Nichols, a German Jewish refugee with alopecia (Taylor advised him on wigs), was very married, raised Arabian horses, and lived on the former Cole Porter estate in Hollywood.

“Luxury was certainly to his liking,” says Gefter. He appreciated invitations to big parties: she bragged to Lehman about dinners with Julie Andrews or Andre Previn. He was moody and neurotic. “Your rage and anger make me uncomfortable,” Lehman finally had to tell him.

The Burtons arrived a fortnight late and rehearsals finally began on July 6, 1965. The dressing rooms were palatial: suites with kitchens and grand pianos. Taylor’s was yellow and white; Burton’s wood paneling “with an old English feel.”

Floral arrangements and Dom Perignon cases abounded, as did a host of the Burtons’ personal press agents, lawyers, dressers, secretaries, and costume designers. There were bodyguards and additional security. ‘Elizabeth and I are quite well-known. If we burp, they photograph it,” Burton explained. As with royalty, studio staff were not to address the stars unless they initiated a greeting first.

Burton’s main concern on set was insisting that a cinematographer and a makeup artist successfully conceal his pockmarked skin. “He can’t perform to the best of his ability unless he feels absolutely confident in it,” Lehman noted.

The first cameraman, Harry Stradling, was fired and replaced by Haskell Wexler, who won an Oscar for his deep-toned black-and-white lighting. Once the cameras started rolling, Burton remained skeptical and disenchanted. ‘The truth is that this movie is going to be a real failure anyway. It is poorly written. It is badly acted. It’s misdirected.’

He was somewhat drunk when he publicly uttered those words. Taylor also drank too much, which increased his irritability and increased tension. However, Burton and Taylor were always found in a drunken state and in extreme states.

On display in Who’s Afraid of Virginia Woolf? Therefore, as the characters search for each other, it is the delirium of her: emotions ranging from loyalty to betrayal, tenderness to unbridled contempt, consideration to rejection.

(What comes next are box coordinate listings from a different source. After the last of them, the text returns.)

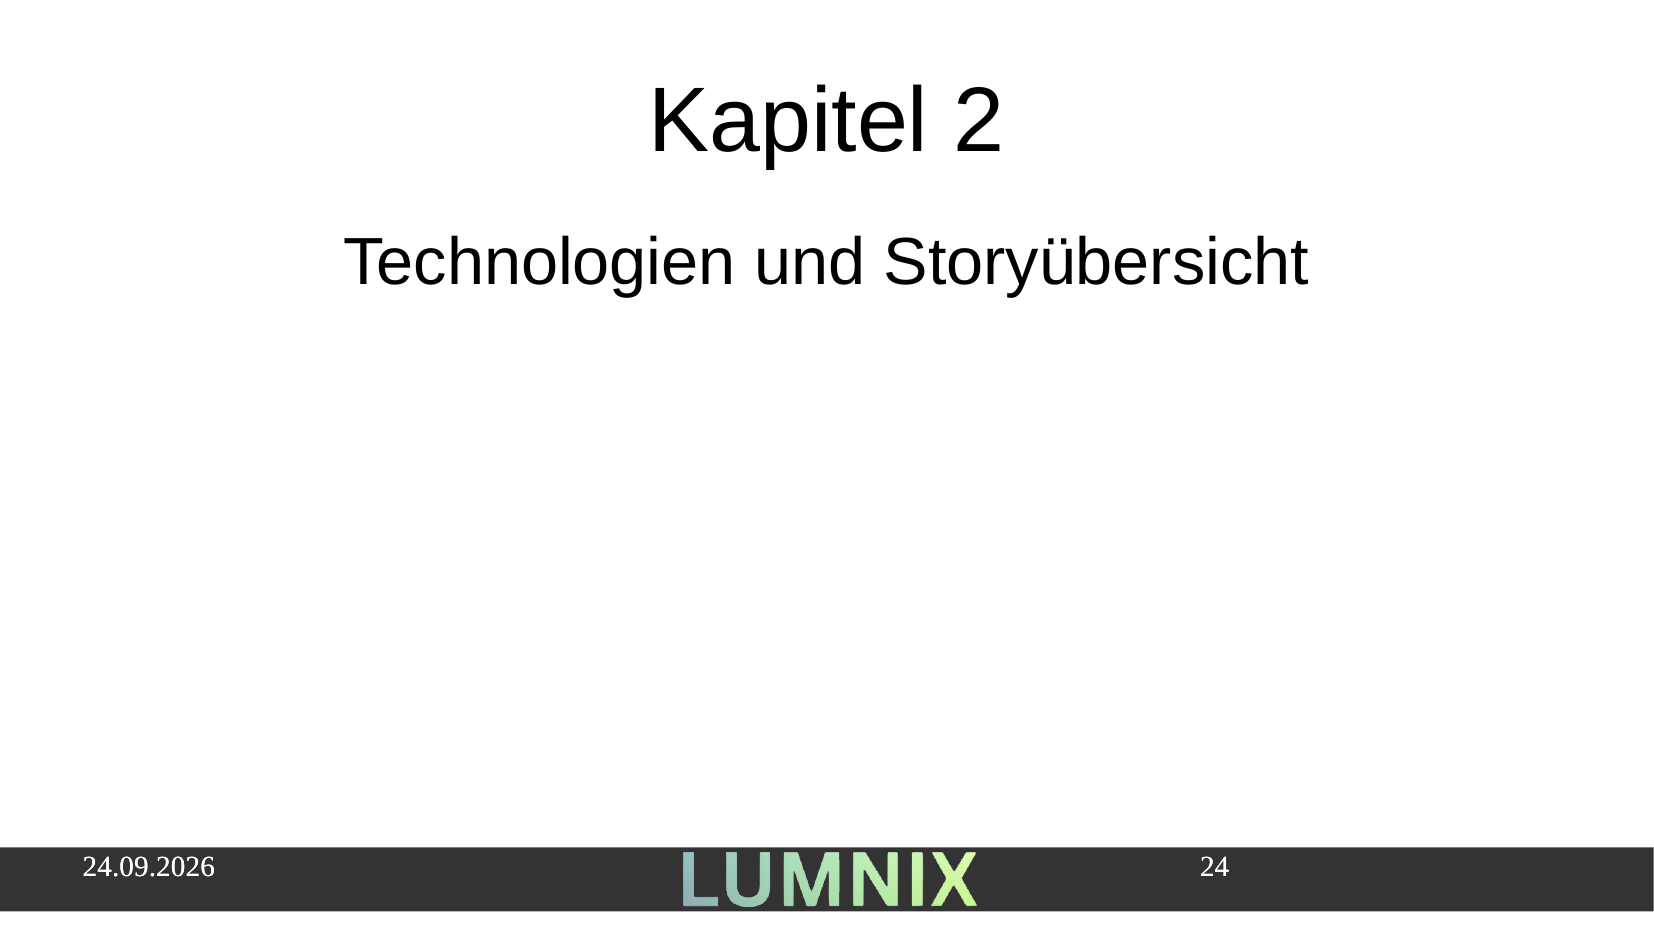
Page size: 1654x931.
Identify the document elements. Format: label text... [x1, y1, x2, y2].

text_box [1200, 847, 1586, 912]
text_box 23.05.2023 [82, 847, 468, 912]
title Kapitel 2 [82, 37, 1571, 193]
list Technologien und Storyübersicht [82, 217, 1571, 758]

On and off screen, Taylor and Burton can be seen “returning to their favorite pastimes, fighting and having sex.” Or have sex and fight. Burton actually once said, “I love arguing with Elizabeth, except when she’s naked.” And as Taylor said, “I was the happy recipient of her reputation as a man who knew how to please a woman.”

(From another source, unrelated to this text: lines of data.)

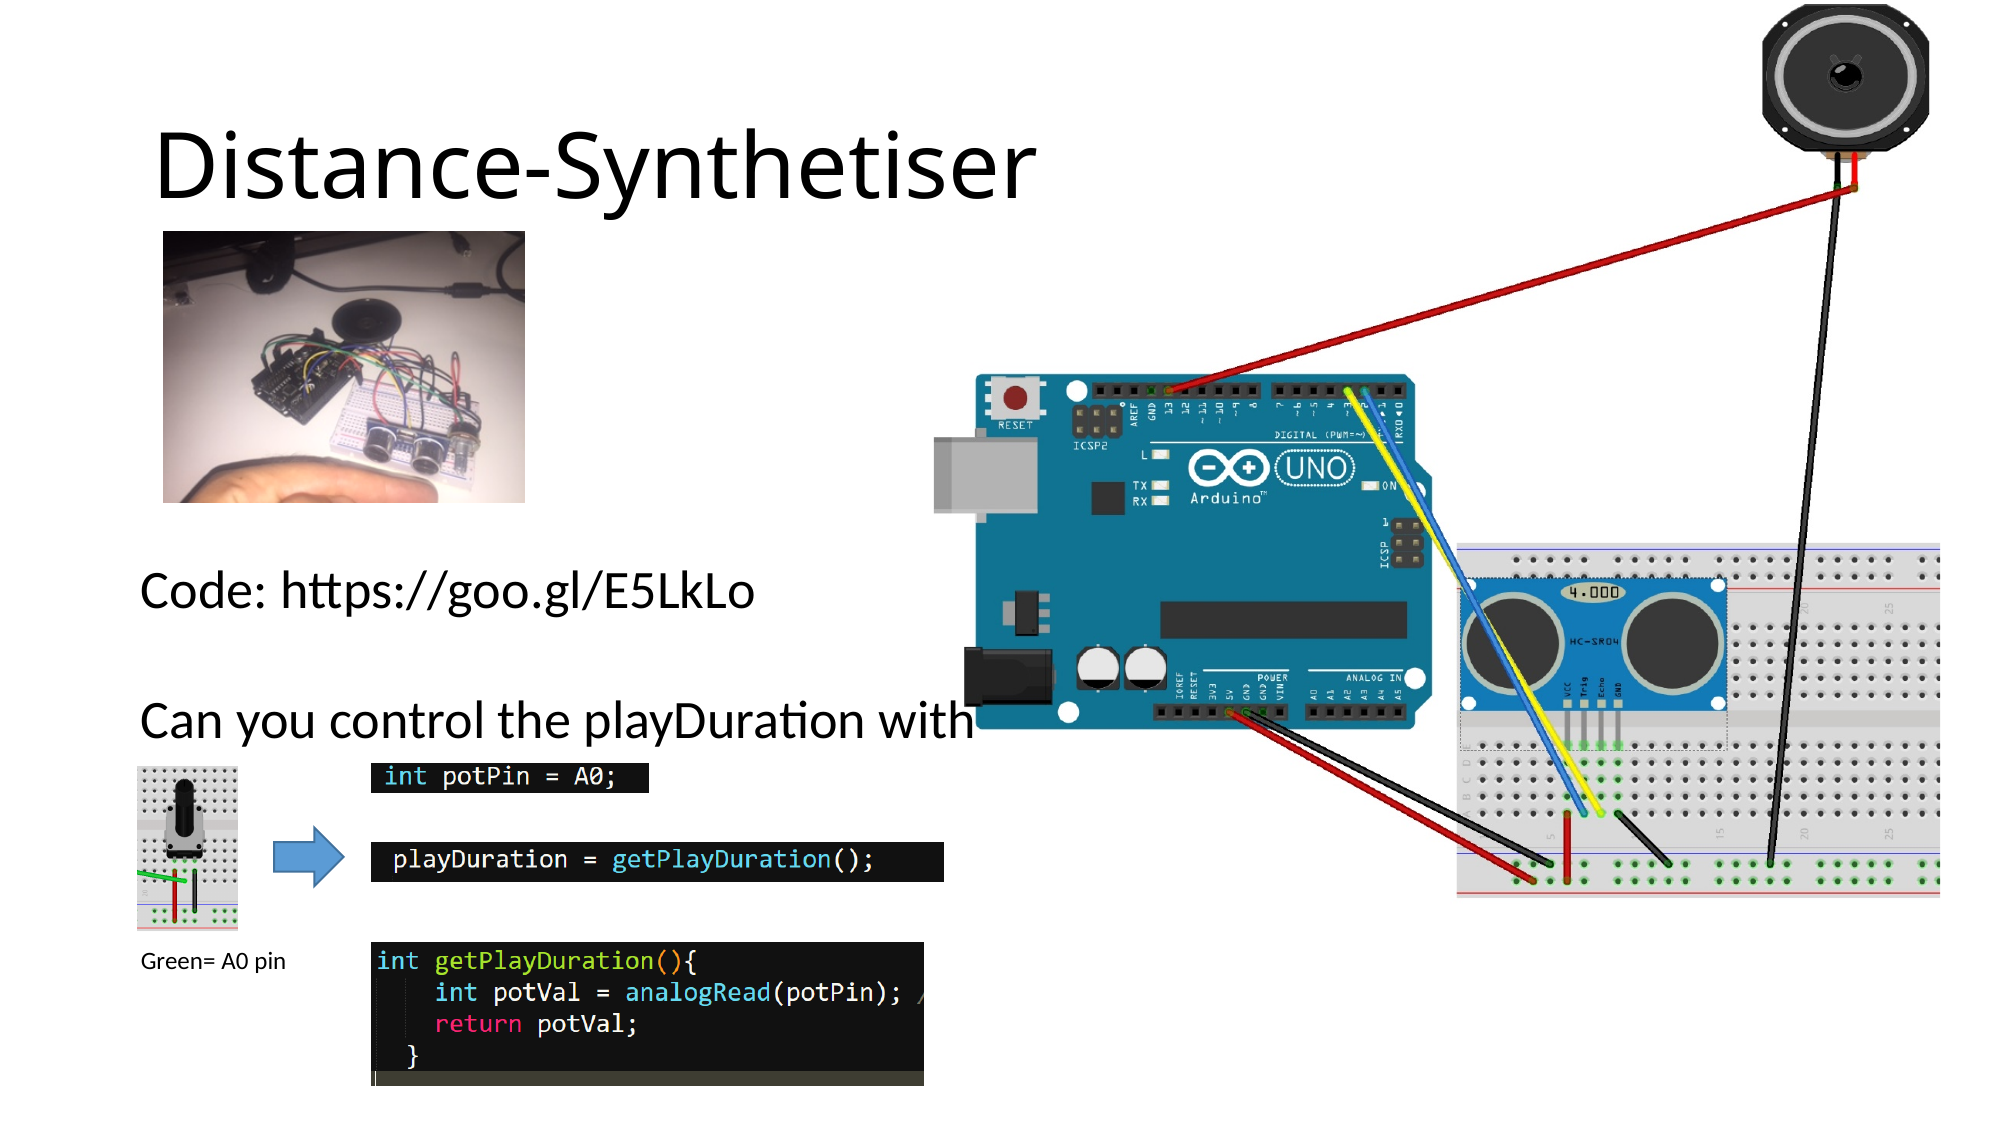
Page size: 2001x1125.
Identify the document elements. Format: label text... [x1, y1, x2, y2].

picture [933, 4, 1941, 941]
title Distance-Synthetiser [137, 59, 1863, 231]
text_box Code: https://goo.gl/E5LkLo Can you control the playDuration with Green= A0 pin [125, 231, 1915, 1125]
picture [371, 842, 944, 882]
picture [371, 763, 649, 793]
picture [371, 942, 924, 1086]
picture [137, 766, 238, 932]
text_box [274, 827, 344, 887]
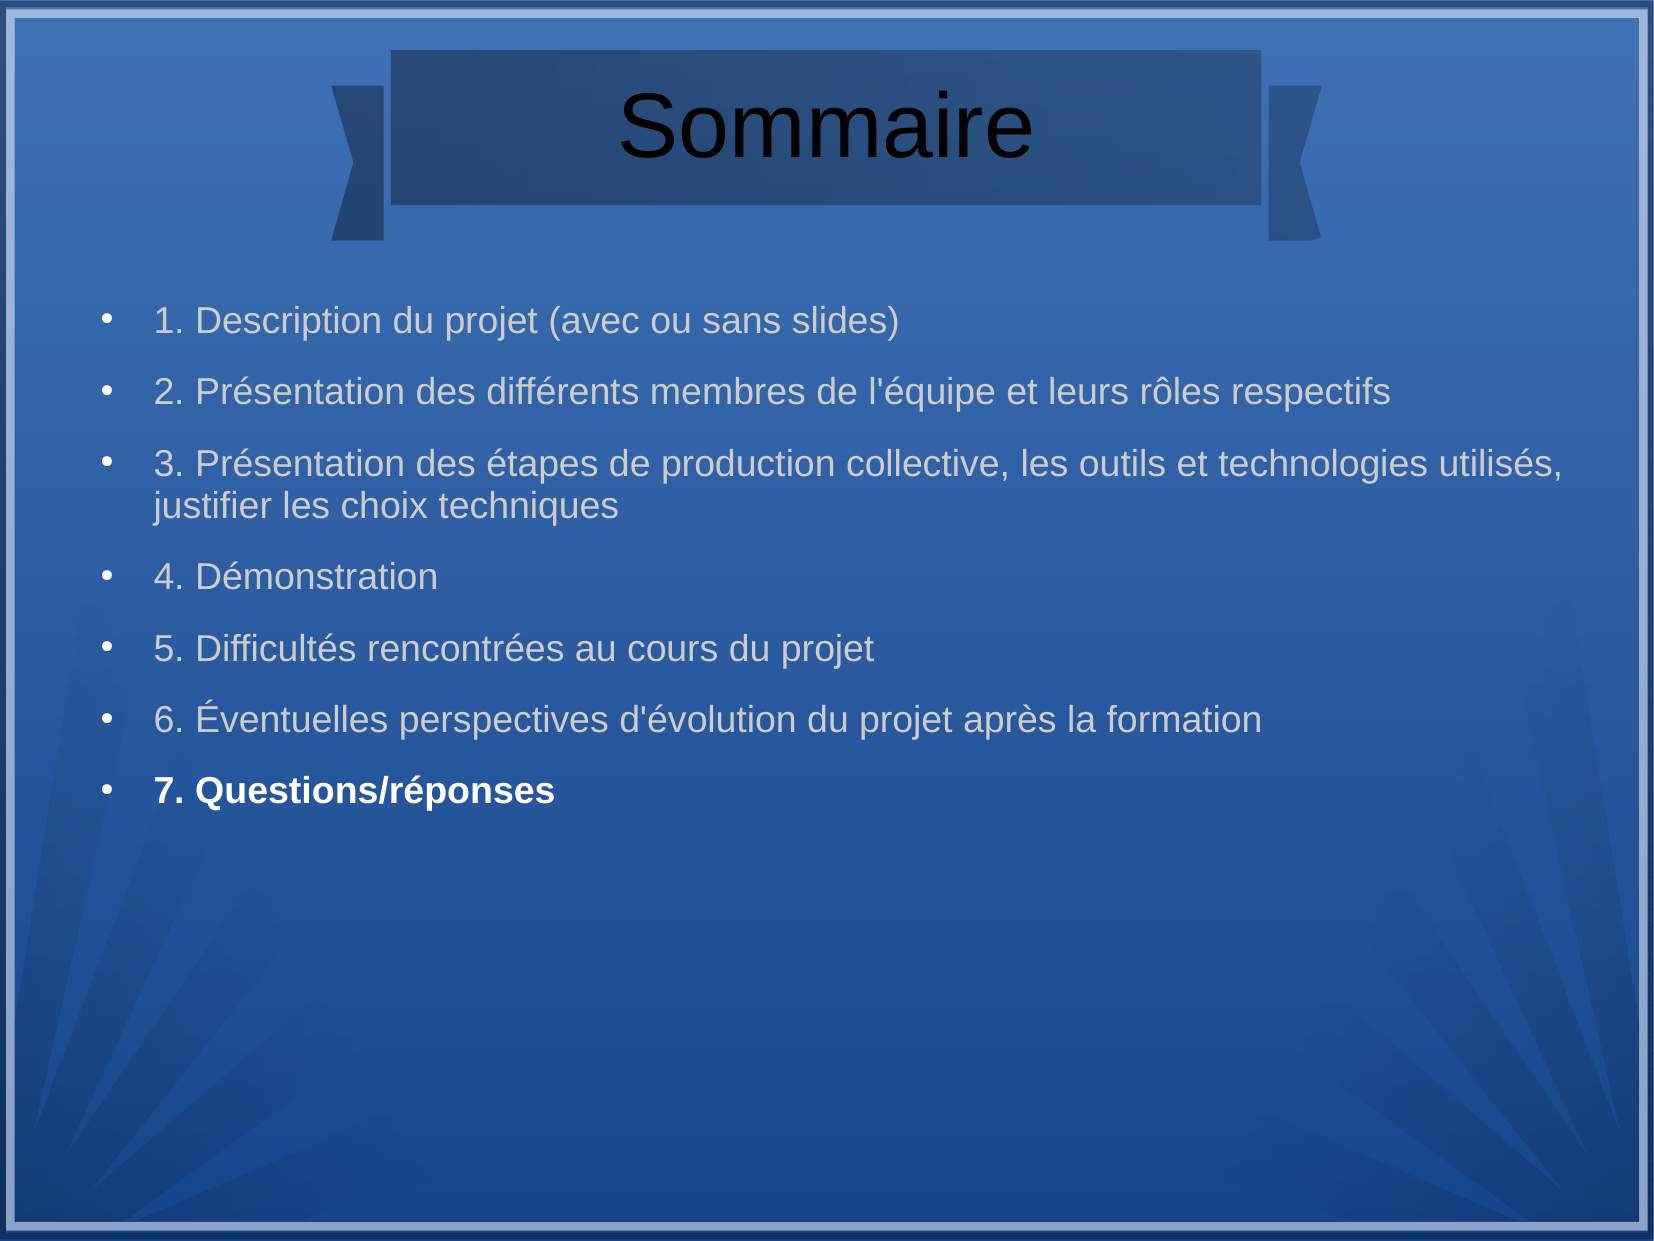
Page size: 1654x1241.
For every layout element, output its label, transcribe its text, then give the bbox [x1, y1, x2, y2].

With a contractual debt of $100,000 for each week of production that went over schedule, Taylor easily ensured that he went over schedule and over budget, which reached $70 million in today’s figures, for a film with a small set and no scenes. of action.

The Burtons didn’t arrive until ten, had lunch until five, and finished at six with Bloody Marys. “Mike, old friend, sorry I’m late,” said Burton, who with Taylor had been entertaining the Duke and Duchess of Windsor. Taylor also had days off due to menstrual cramps and a tooth abscess.

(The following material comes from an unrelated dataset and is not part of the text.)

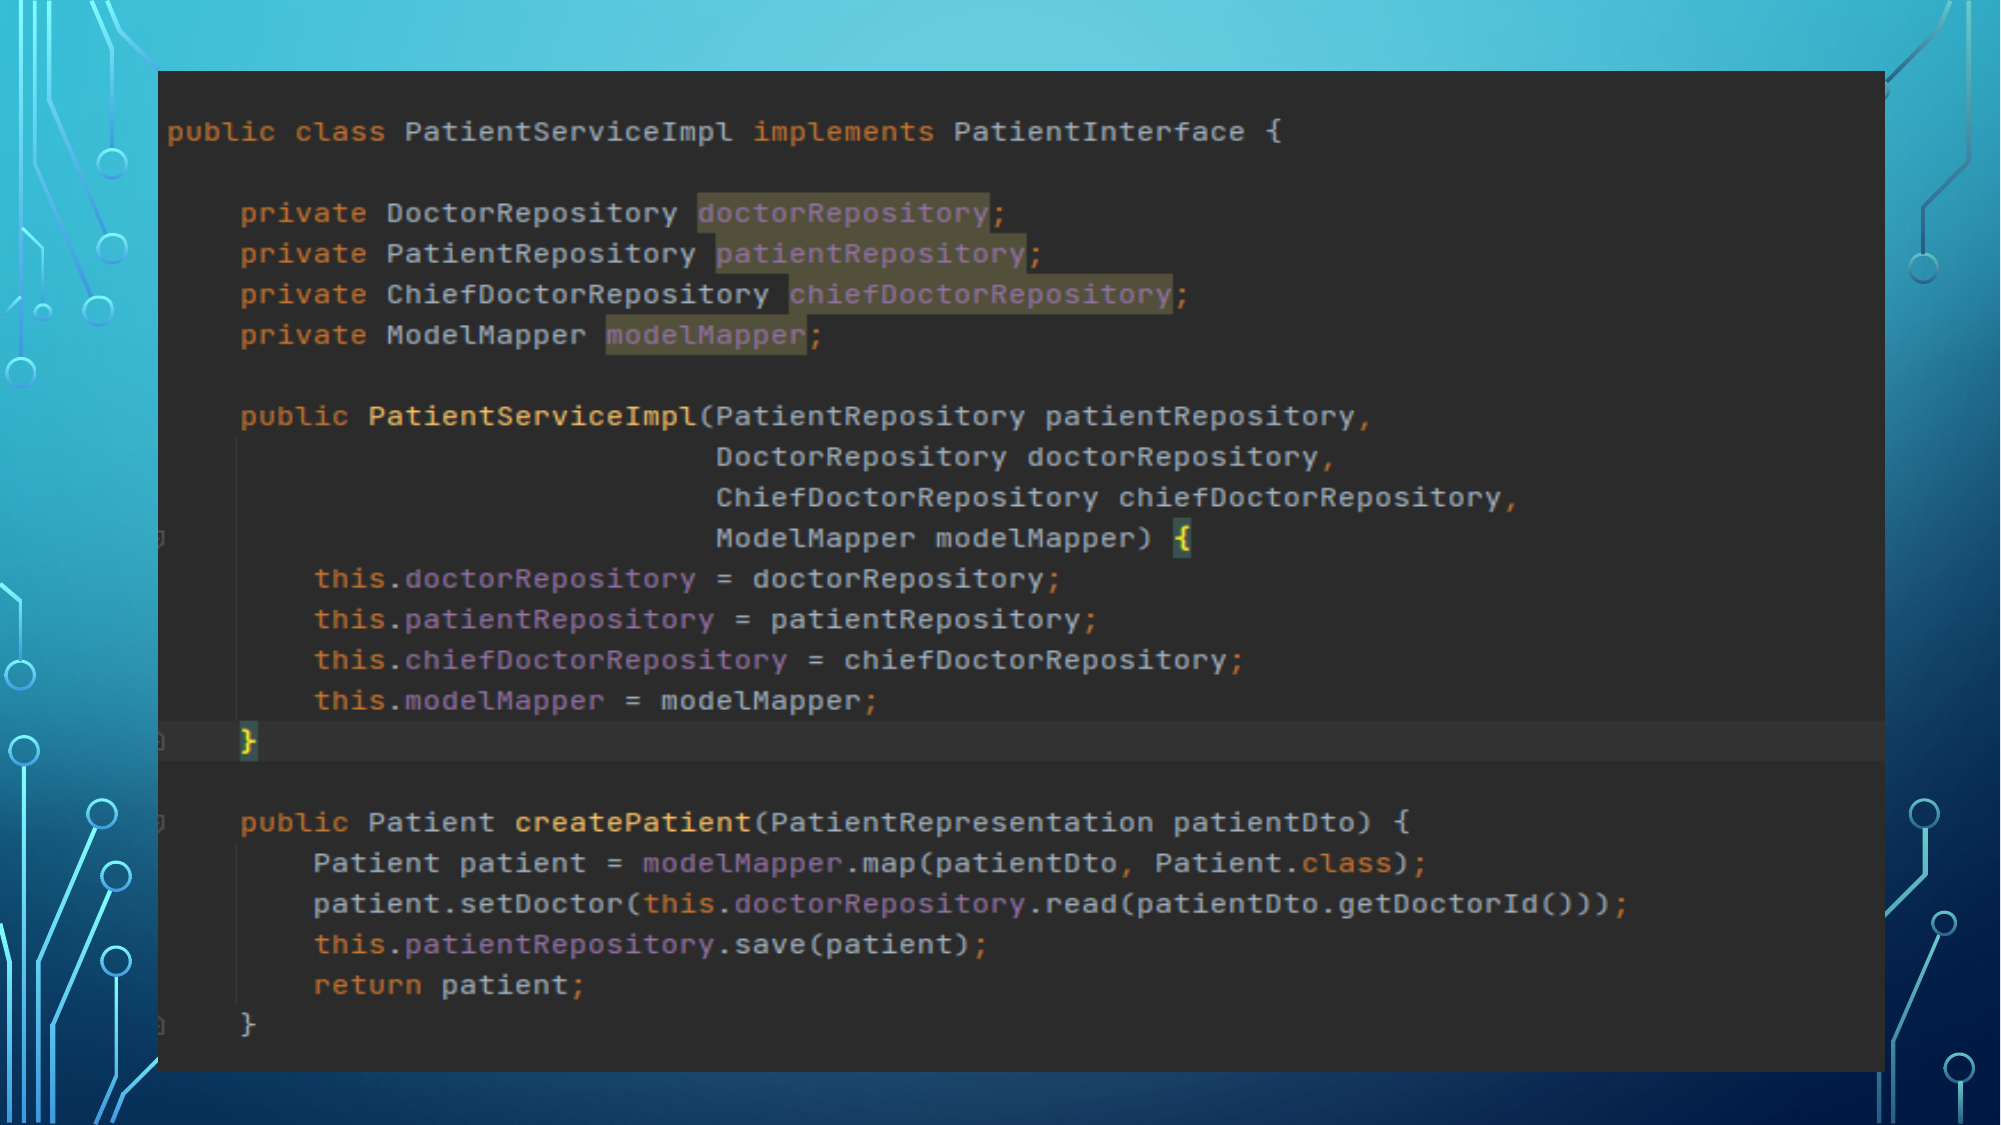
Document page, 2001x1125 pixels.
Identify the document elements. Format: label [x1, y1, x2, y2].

Although the National Catholic Film Office objected to the 11 ‘damns’, seven ‘b******s’, five ‘sons of bitches’ and assorted ‘fuck you’ and ‘fuck you’ , Who’s Afraid of Virginia Woolf? She earned 13 Oscar nominations.

Taylor rightfully won Best Actress. (Although Gefter says that she had “never played such a psychologically complex role,” I vehemently disagree; perhaps her beauty had blinded people to how good she always was, going back to National Velvet.) Burton was robbed of the Best Actor statuette by Paul Scofield for A Man for All Seasons.

I was fascinated to learn that Burton, at that time in Camelot, had been offered the role of George in the original New York stage production, but was already on his way to Rome to play Antony in Cleopatra and make his date with destiny.

Roger Lewis’s Erotic Vagrancy: All About Richard Burton and Elizabeth Taylor, published by Riverrun, is available now.